START Available records
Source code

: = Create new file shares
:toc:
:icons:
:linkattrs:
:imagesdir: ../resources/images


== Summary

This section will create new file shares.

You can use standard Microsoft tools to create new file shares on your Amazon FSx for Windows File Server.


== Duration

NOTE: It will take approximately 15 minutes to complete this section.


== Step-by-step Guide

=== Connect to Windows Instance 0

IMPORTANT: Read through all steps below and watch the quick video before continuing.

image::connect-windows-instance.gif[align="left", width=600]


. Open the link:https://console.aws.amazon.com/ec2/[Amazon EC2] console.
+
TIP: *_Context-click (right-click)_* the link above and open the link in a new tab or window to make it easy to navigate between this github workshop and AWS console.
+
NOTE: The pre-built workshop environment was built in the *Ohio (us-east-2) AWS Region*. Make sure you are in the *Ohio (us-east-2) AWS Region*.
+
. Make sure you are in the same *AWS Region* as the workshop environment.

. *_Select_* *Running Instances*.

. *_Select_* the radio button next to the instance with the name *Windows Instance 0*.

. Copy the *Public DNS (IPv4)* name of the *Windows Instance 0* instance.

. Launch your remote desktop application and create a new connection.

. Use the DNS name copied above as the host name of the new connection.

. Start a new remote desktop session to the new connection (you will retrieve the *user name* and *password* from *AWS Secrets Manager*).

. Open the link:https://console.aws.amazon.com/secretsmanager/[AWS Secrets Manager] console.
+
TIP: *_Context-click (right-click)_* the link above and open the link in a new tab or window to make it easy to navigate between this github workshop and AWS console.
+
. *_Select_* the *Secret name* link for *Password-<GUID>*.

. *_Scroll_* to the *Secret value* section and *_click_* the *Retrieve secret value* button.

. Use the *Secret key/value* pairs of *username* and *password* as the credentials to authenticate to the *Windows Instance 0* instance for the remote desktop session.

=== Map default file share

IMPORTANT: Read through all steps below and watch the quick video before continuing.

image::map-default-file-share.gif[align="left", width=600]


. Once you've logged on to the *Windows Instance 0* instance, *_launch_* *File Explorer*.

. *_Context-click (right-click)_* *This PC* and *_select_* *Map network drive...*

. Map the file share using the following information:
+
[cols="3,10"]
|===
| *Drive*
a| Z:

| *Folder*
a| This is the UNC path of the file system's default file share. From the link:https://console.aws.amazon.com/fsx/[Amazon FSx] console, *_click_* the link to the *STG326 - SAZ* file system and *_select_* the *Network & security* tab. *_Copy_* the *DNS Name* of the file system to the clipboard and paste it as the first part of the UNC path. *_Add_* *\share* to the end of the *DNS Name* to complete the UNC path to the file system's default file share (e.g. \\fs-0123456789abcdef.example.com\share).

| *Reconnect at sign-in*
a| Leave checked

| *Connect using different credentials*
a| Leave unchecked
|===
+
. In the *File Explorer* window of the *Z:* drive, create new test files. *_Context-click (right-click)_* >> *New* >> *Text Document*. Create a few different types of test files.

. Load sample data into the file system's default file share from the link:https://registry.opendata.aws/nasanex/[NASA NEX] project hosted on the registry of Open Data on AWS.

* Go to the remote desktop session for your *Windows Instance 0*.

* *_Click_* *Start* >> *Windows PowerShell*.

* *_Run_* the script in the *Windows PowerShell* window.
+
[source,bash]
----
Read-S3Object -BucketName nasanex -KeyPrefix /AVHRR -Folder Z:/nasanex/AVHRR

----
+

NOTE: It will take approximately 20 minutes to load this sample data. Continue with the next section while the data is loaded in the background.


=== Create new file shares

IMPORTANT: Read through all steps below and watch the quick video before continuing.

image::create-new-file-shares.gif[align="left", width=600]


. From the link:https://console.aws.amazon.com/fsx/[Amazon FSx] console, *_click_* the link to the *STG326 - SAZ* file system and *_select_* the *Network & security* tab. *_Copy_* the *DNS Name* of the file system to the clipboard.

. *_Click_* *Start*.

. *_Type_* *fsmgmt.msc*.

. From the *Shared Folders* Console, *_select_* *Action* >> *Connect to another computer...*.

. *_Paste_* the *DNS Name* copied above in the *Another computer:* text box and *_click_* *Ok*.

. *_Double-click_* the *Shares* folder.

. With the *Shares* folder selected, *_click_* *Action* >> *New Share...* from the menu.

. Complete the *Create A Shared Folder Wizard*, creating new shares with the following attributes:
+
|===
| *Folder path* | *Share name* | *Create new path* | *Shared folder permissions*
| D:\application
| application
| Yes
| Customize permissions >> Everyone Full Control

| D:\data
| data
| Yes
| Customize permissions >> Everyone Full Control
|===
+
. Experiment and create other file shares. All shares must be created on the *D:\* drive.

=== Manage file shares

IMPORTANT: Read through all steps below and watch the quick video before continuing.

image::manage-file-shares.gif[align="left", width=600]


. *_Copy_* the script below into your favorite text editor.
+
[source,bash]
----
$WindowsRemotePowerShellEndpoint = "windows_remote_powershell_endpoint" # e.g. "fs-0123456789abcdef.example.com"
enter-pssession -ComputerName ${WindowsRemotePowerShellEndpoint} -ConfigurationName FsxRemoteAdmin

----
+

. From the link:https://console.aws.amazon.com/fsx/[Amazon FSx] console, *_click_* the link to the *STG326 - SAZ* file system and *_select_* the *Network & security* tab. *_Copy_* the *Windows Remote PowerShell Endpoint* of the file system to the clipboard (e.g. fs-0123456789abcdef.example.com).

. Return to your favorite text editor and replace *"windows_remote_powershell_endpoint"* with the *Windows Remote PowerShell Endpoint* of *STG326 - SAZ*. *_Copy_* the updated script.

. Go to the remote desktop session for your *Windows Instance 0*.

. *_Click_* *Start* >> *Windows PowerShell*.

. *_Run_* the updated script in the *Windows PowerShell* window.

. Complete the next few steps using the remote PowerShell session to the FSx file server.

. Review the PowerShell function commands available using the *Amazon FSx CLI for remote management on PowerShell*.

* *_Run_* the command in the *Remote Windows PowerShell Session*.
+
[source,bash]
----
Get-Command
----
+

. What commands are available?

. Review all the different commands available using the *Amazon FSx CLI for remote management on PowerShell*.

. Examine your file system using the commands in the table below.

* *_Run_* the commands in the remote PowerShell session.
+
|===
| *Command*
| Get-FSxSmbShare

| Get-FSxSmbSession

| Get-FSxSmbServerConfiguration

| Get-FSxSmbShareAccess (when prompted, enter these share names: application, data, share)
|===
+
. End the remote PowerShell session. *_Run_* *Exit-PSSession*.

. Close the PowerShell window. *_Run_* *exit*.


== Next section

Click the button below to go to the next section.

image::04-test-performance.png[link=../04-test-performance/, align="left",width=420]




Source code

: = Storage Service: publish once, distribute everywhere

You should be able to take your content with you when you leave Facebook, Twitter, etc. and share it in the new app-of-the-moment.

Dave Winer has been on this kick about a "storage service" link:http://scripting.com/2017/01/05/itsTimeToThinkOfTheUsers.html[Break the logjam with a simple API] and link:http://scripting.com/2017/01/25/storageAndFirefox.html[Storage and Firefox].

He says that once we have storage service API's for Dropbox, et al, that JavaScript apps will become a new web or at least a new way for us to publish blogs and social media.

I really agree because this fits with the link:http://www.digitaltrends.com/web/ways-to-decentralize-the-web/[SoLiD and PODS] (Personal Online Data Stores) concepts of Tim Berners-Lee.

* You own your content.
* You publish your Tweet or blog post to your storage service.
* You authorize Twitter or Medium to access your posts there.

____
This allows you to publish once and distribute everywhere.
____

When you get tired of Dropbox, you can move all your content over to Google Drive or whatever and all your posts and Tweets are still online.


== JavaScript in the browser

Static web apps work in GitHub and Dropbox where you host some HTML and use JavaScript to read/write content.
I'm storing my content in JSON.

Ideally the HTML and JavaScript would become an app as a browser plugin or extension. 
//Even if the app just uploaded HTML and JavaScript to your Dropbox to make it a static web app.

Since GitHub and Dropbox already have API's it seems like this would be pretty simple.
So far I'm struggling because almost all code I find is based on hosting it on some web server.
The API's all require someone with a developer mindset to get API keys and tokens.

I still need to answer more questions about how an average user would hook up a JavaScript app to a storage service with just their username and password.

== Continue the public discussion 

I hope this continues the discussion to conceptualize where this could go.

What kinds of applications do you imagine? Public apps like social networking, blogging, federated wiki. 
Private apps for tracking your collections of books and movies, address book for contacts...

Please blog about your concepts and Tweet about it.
END Available records
#### Required work
Among the lines above, which contain the word "would"? Copy every one.

#### Reply to the task
Ideally the HTML and JavaScript would become an app as a browser plugin or extension. 
Since GitHub and Dropbox already have API's it seems like this would be pretty simple.
I still need to answer more questions about how an average user would hook up a JavaScript app to a storage service with just their username and password.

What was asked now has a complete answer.